M. André Suarès signe, à la Nouvelle Revue française, une « chronique de Caërdal ; » et il a publié, sous ce titre Voyage du Condottière, le récit d’un voyage qu’il a fait en Italie. Le Condottière s’appelle Jan-Félix Caërdal. Je ne crois pas indiscret de considérer Caërdal comme le personnage littéraire de cet écrivain souvent admirable, très solitaire, volontiers difficile et qu’on ne saurait aborder sans nul embarras. Or, dans les pages liminaires du Voyage, l’auteur trace lui-même un portrait de son Caërdal ; et, de cette façon détournée, il nous indique assez nettement ses volontés d’art : il nous aide à l’approcher.

Si l’on dit que voilà bien des cérémonies, je ne dis pas non.

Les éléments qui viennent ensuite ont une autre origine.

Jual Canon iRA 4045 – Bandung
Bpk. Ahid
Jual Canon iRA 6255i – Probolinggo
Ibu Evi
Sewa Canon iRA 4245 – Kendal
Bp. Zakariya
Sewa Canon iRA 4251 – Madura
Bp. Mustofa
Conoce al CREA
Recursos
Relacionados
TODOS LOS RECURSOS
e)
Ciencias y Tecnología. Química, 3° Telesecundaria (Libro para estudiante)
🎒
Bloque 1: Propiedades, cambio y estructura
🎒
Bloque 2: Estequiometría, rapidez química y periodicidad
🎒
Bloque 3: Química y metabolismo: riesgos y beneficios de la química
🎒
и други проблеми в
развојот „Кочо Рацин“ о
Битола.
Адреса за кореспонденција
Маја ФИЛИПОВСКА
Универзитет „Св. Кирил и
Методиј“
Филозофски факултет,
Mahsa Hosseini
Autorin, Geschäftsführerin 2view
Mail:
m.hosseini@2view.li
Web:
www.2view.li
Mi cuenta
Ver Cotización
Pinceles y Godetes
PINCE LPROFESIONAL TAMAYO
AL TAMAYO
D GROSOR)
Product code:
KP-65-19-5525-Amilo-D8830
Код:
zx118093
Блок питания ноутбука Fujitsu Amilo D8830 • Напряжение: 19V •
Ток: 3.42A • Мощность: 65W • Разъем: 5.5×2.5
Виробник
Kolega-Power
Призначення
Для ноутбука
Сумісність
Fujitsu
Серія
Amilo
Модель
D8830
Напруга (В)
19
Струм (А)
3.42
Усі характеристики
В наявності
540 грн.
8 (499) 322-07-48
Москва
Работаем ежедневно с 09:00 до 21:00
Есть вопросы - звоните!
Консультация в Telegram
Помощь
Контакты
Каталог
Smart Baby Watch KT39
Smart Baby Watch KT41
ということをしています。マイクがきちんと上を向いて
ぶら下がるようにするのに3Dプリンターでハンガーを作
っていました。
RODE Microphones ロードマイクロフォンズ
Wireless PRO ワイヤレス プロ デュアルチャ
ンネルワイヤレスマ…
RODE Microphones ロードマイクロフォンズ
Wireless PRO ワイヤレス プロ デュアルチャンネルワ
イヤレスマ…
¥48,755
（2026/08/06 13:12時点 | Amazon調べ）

Et certes nous allons, avec plaisir, plus familièrement à la plupart des œuvres contemporaines. Mais enfin, lisons les premières lignes de Cressida. La belle Cressida, qui aime sa beauté, non ses amans, dit à Troïlus : « Troïlus, vous allez me coiffer. Toutes mes femmes m’ont quittée pour voir mourir Hector. Mais vous êtes là, Troïlus. Vous vous battrez demain. Vous défendrez la Ville, les tombeaux, les palais, et tant de causes justes. Vous tuerez votre ennemi, ou vous ferez tuer. Vous pleurerez demain. Et, pour rêver, attendez cette nuit. Votre beau génie trouvera le temps d’enfanter quelque prodige à l’insomnie, une œuvre d’art ou une action héroïque. Mais, à présent, vous allez me coiffer. Prenez le peigne qui me vient, je crois, de notre Prométhée lui-même : Pandore est la plus antique de mes tantes, et ce peigne

  1. M. André Suarès. Publications toutes récentes : Cressida (Émile-Paul, éditeur) ; Idées et Visions (même éditeur) ; Trois hommes (Éditions de la « Nouvelle Revue française »). Antérieurement, une douzaine de volumes, qui seront mentionnés au cours de cette étude.